US 12,217,191 B2
Learning unpaired multimodal feature matching for semi-supervised learning
Subhajit Chaudhury, Kawasaki (JP); Daiki Kimura, Tokyo (JP); Gakuto Kurata, Tokyo (JP); and Ryuki Tachibana, Setagaya-ku (JP)
Assigned to INTERNATIONAL BUSINESS MACHINES CORPORATION, Armonk, NY (US)
Filed by INTERNATIONAL BUSINESS MACHINES CORPORATION, Armonk, NY (US)
Filed on Dec. 2, 2020, as Appl. No. 17/109,550.
Prior Publication US 2022/0172080 A1, Jun. 2, 2022
Int. Cl. G06N 5/04 (2023.01); G06N 20/00 (2019.01)
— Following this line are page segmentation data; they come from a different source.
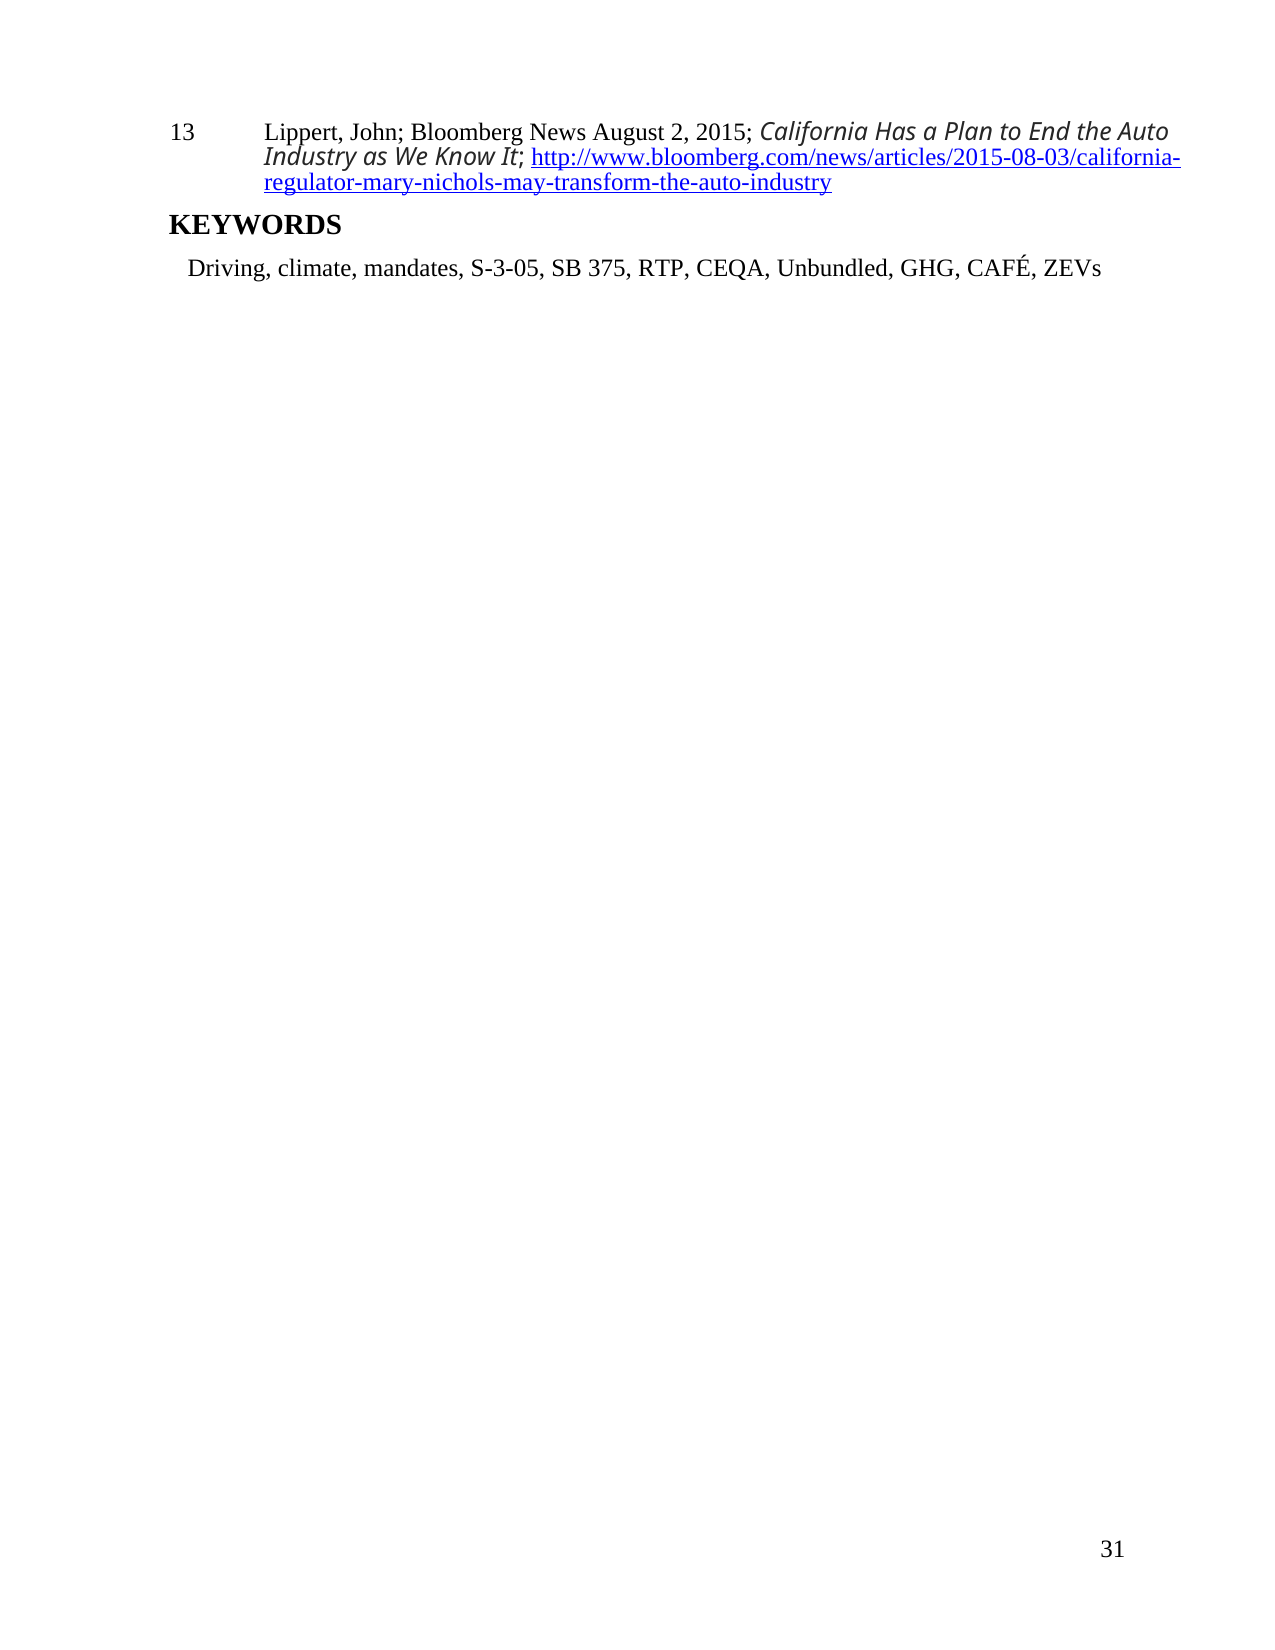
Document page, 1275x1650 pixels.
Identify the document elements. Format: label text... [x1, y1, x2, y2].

text 13 Lippert, John; Bloomberg News August 2, 2015; California Has a Plan to End the Auto Industry as We Know It; http://www.bloomberg.com/news/articles/2015-08-03/california-regulator-mary-nichols-may-transform-the-auto-industry [169, 120, 1200, 195]
text Driving, climate, mandates, S-3-05, SB 375, RTP, CEQA, Unbundled, GHG, CAFÉ, ZEVs [187, 253, 1200, 282]
list Keywords [169, 207, 1200, 241]
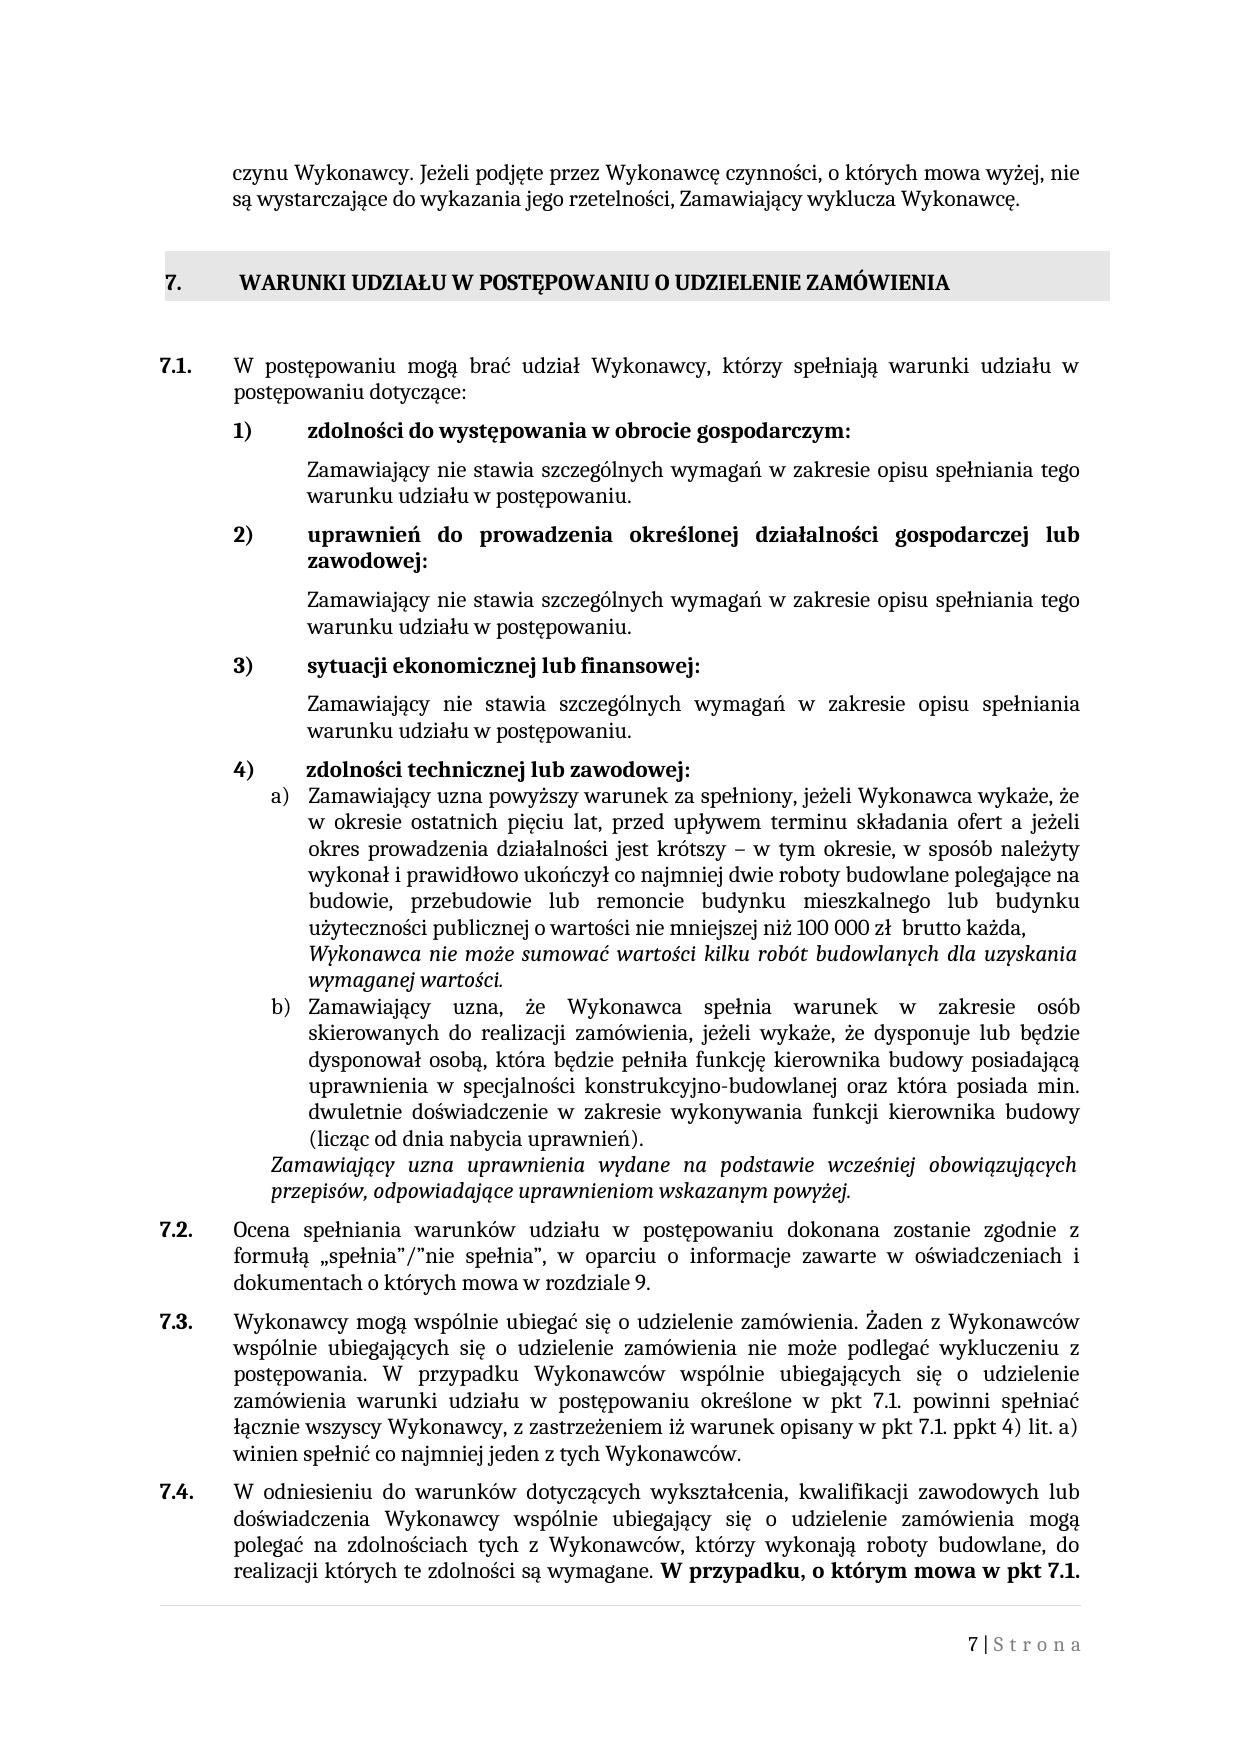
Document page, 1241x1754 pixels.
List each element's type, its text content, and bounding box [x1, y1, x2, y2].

text 7.3. Wykonawcy mogą wspólnie ubiegać się o udzielenie zamówienia. Żaden z Wykonawców wspólnie ubiegających się o udzielenie zamówienia nie może podlegać wykluczeniu z postępowania. W przypadku Wykonawców wspólnie ubiegających się o udzielenie zamówienia warunki udziału w postępowaniu określone w pkt 7.1. powinni spełniać łącznie wszyscy Wykonawcy, z zastrzeżeniem iż warunek opisany w pkt 7.1. ppkt 4) lit. a) winien spełnić co najmniej jeden z tych Wykonawców. [159, 1308, 1081, 1467]
text Zamawiający nie stawia szczególnych wymagań w zakresie opisu spełniania tego warunku udziału w postępowaniu. [307, 457, 1081, 509]
list Zamawiający uzna, że Wykonawca spełnia warunek w zakresie osób skierowanych do realizacji zamówienia, jeżeli wykaże, że dysponuje lub będzie dysponował osobą, która będzie pełniła funkcję kierownika budowy posiadającą uprawnienia w specjalności konstrukcyjno-budowlanej oraz która posiada min. dwuletnie doświadczenie w zakresie wykonywania funkcji kierownika budowy (licząc od dnia nabycia uprawnień). [271, 994, 1081, 1152]
text 3) sytuacji ekonomicznej lub finansowej: [233, 652, 1081, 679]
list zdolności do występowania w obrocie gospodarczym: [233, 418, 1081, 444]
table_header 7. WARUNKI UDZIAŁU W POSTĘPOWANIU O UDZIELENIE ZAMÓWIENIA [165, 251, 1110, 301]
list zdolności technicznej lub zawodowej: [233, 756, 1081, 783]
list uprawnień do prowadzenia określonej działalności gospodarczej lub zawodowej: [233, 522, 1081, 575]
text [159, 1479, 1081, 1584]
list Wykonawca nie może sumować wartości kilku robót budowlanych dla uzyskania wymaganej wartości. [308, 941, 1081, 994]
text 7.1. W postępowaniu mogą brać udział Wykonawcy, którzy spełniają warunki udziału w postępowaniu dotyczące: [159, 353, 1081, 405]
text Zamawiający nie stawia szczególnych wymagań w zakresie opisu spełniania tego warunku udziału w postępowaniu. [307, 587, 1081, 640]
list Zamawiający uzna powyższy warunek za spełniony, jeżeli Wykonawca wykaże, że w okresie ostatnich pięciu lat, przed upływem terminu składania ofert a jeżeli okres prowadzenia działalności jest krótszy – w tym okresie, w sposób należyty wykonał i prawidłowo ukończył co najmniej dwie roboty budowlane polegające na budowie, przebudowie lub remoncie budynku mieszkalnego lub budynku użyteczności publicznej o wartości nie mniejszej niż 100 000 zł brutto każda, [271, 783, 1081, 941]
text Zamawiający nie stawia szczególnych wymagań w zakresie opisu spełniania warunku udziału w postępowaniu. [307, 691, 1081, 744]
text 7.2. Ocena spełniania warunków udziału w postępowaniu dokonana zostanie zgodnie z formułą „spełnia”/”nie spełnia”, w oparciu o informacje zawarte w oświadczeniach i dokumentach o których mowa w rozdziale 9. [159, 1217, 1081, 1296]
list Zamawiający uzna uprawnienia wydane na podstawie wcześniej obowiązujących przepisów, odpowiadające uprawnieniom wskazanym powyżej. [271, 1152, 1081, 1204]
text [159, 159, 1081, 212]
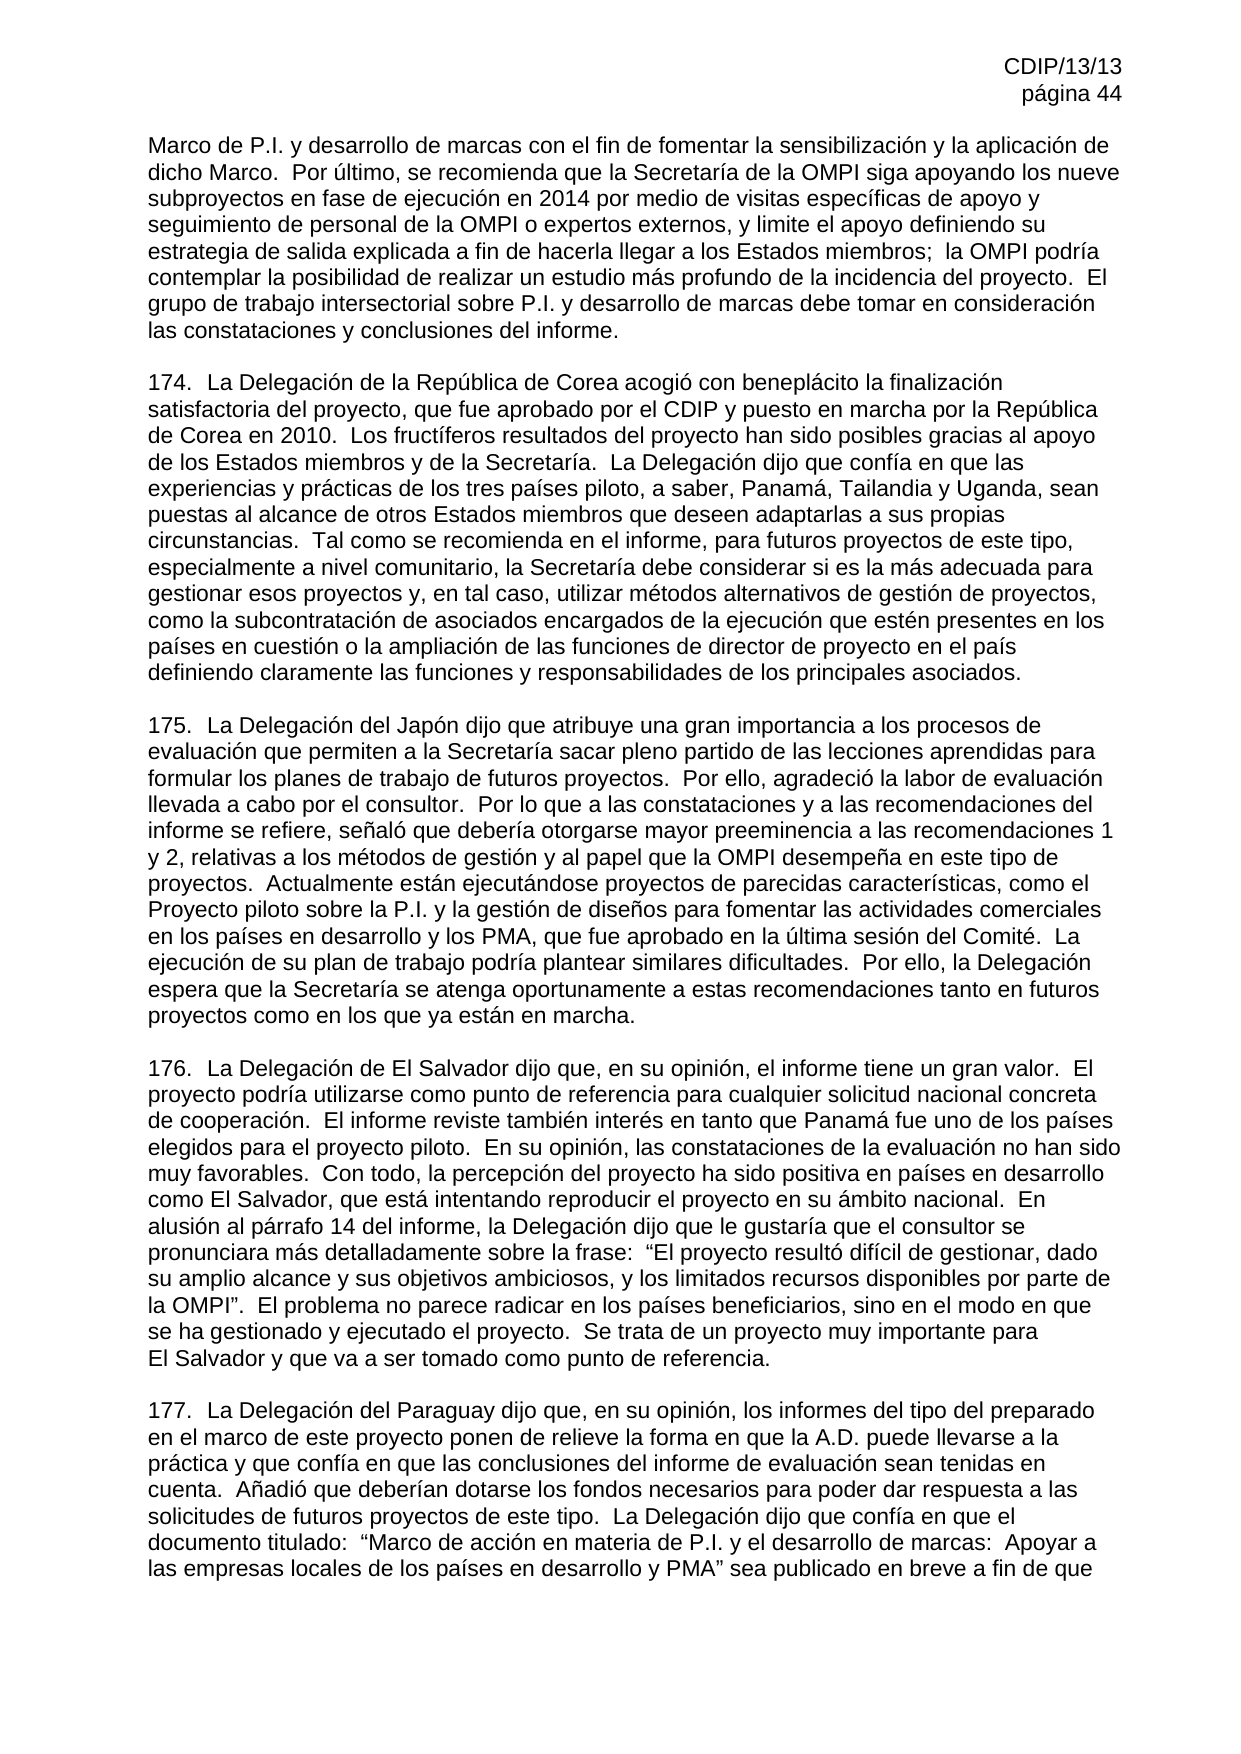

CPC G06N 5/04 (2013.01) [G06N 20/00 (2019.01)] 25 Claims
OG exemplary drawing
 
1. A computer-implemented method for learning multimodal feature matching comprising:
training an image encoder with a triplet loss that pushes similar images together and dissimilar images apart to obtain encoded images;
training a common classifier on the encoded images by using labeled images to learn text embeddings with corresponding labels; and
training a text encoder while keeping the common classifier in a fixed configuration by using learned text embeddings and corresponding labels for the learned text embeddings, wherein the text encoder is further trained to match a distance of predicted text embeddings which is encoded by the text encoder to a fitted Gaussian distribution on the encoded images.